O objetivo: formar milhares de jovens técnicos, engenheiros e gestores especializados em tecnologias verdes, e assim preparar o país para liderar a inovação energética na África Austral.
“O conhecimento é o combustível da transição energética. Queremos um centro de excelência que forme os líderes técnicos de amanhã.”
— João Baptista Borges
Uma resposta às necessidades do setor
O setor energético angolano tem expandido rapidamente com novos projetos solares, hidroelétricos e híbridos. No entanto, a demanda por profissionais capacitados ainda supera a oferta.
O novo Instituto terá como missão:
- Formar técnicos em instalação e manutenção de painéis solares, turbinas eólicas e redes híbridas;
- Oferecer cursos superiores em engenharia energética com foco em sustentabilidade;
- Desenvolver projetos de pesquisa aplicada em parceria com universidades estrangeiras;
- Estabelecer certificações nacionais reconhecidas por organismos internacionais.
O Ministério estima que, até 2030, Angola precisará de mais de 12.000 novos técnicos especializados só para atender aos projetos em execução e previstos.
Alianças estratégicas e financiamento
O projeto já está em fase de estudo avançado e conta com apoio técnico do PNUD e do Banco Africano de Desenvolvimento. Instituições como a Universidade de Coimbra (Portugal), a Universidade Stellenbosch (África do Sul) e o Instituto Federal do Rio Grande do Norte (Brasil) já demonstraram interesse em colaborar.

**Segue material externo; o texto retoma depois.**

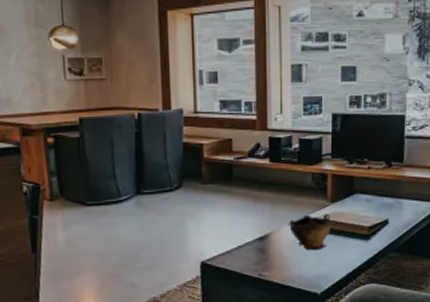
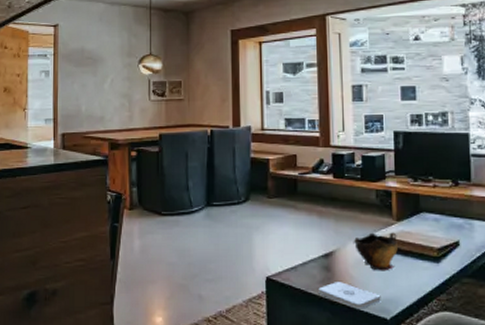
notepad: none [253,261,313,286] -> present [318,281,381,309]

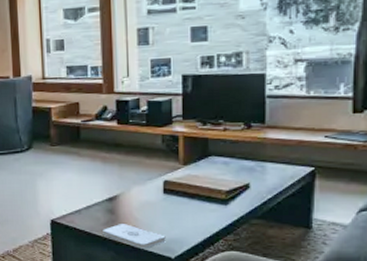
decorative bowl: present [353,232,398,271] -> none [137,176,184,214]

Está previsto também um modelo de financiamento misto, com parcerias público-privadas e apoio de agências de cooperação internacional como GIZ (Alemanha) e USAID (Estados Unidos).
Impacto direto na empregabilidade jovem
Com o INER, Angola poderá:
- Reduzir a dependência de técnicos estrangeiros em grandes projetos;
- Gerar empregos sustentáveis para jovens recém-formados;
- Estimular o empreendedorismo energético em zonas rurais e urbanas;
- Posicionar-se como hub regional de capacitação em energia limpa.
Segundo o Ministro, esta é uma das apostas mais importantes do governo para garantir que o crescimento energético seja verdadeiramente inclusivo.
“Não basta importar tecnologia. Temos de produzir conhecimento, formar talento e criar soluções nossas.”
— afirmou João Baptista Borges em conferência recente.